By tracking seven dollars and fifty cents out of every ten dollars spent online with the top 500 U.S. retailers, the DPI is able to analyze billions of digital transactions, while the Bureau of Labor Statistics' Consumer Price Index (CPI) relies on consumer surveys to approximate the actual sales in each product category tracking only 87,000 products.

Inflation rates constantly fluctuate and are heavily dependent on the surge of online shopping. Yet traditional economic reporting fails to capture real-time price and quantity changes as well as actual consumer behavior, and is therefore unable to measure the impact of major market changes as quickly, such as recent bankruptcy announcements of retailers or Intel's softness in the PC market. By contrast, Adobe's (Nasdaq:ADBE) monthly Digital Price Index (DPI) measures prices and quantities of online purchases in real-time. Two economists - Austan Goolsbee, professor of economics at The University of Chicago's Booth School of Business and former chairman of the Council of Economic Advisers for President Obama, and Pete Klenow, professor, department of economics at Stanford University - are collaborating with Adobe on the DPI.
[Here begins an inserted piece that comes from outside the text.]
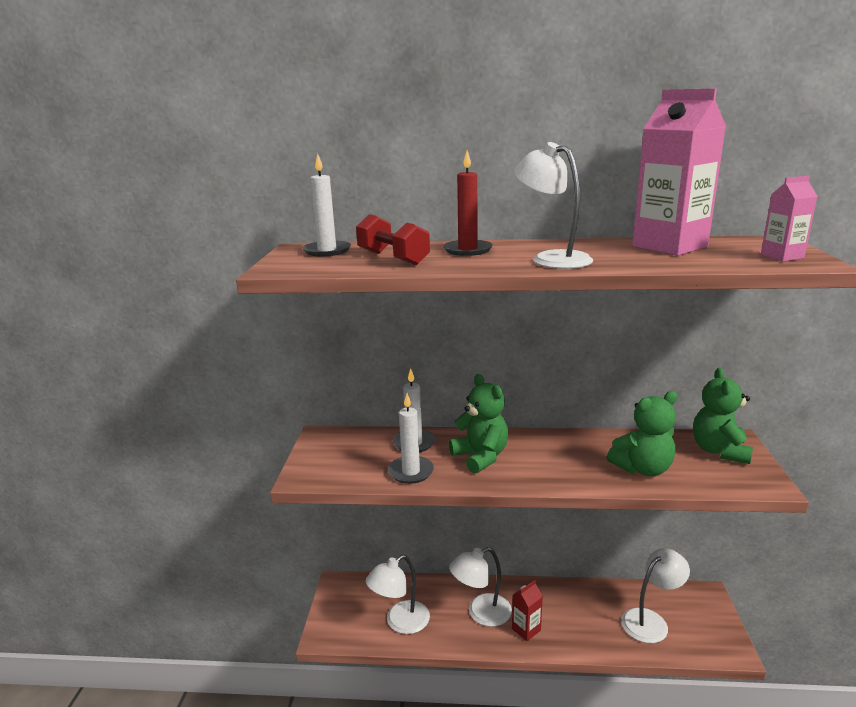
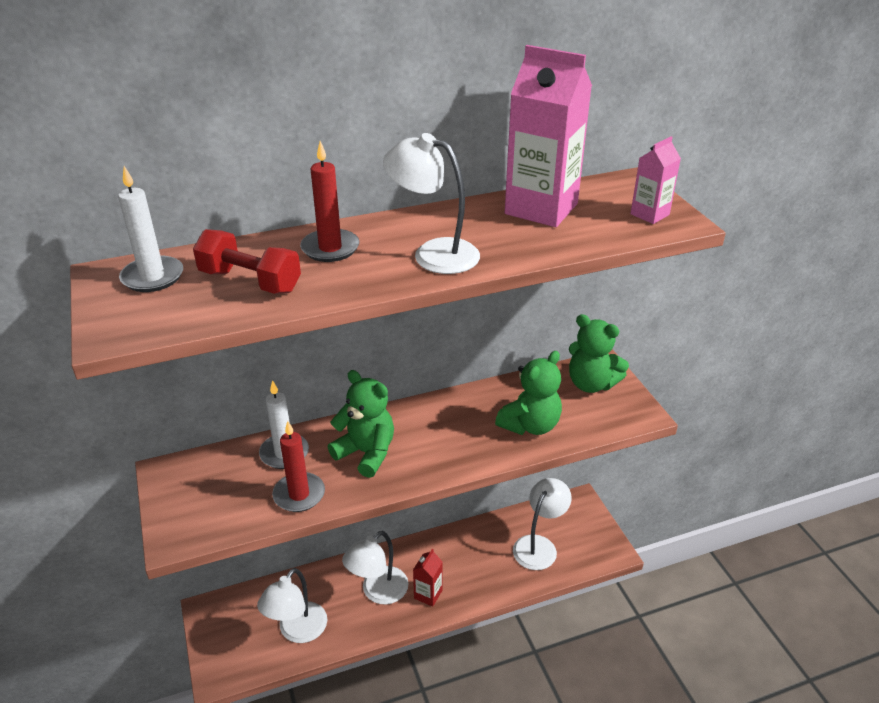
camera: 25 degrees left, 15 degrees up
white candle [388,393,434,484] -> red candle [272,421,325,512]
green teddy bear [693,368,753,464] -> green teddy bear turned 45 degrees counterclockwise [569,314,629,393]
Adobe is the first company to conduct a digital-centric analysis based on real-time access to price-paid data and actual quantities sold. Adobe Digital Index leverages the Fisher Ideal Price method, which uses actual quantities purchased to measure inflation and is recognized by leading economists as the gold standard for the calculation of inflation. No other organization can use the Fisher Ideal Price method today because the calculation requires knowing the quantity of each product purchased in each period. Before Adobe, this has been impossible to measure at a sufficient scale.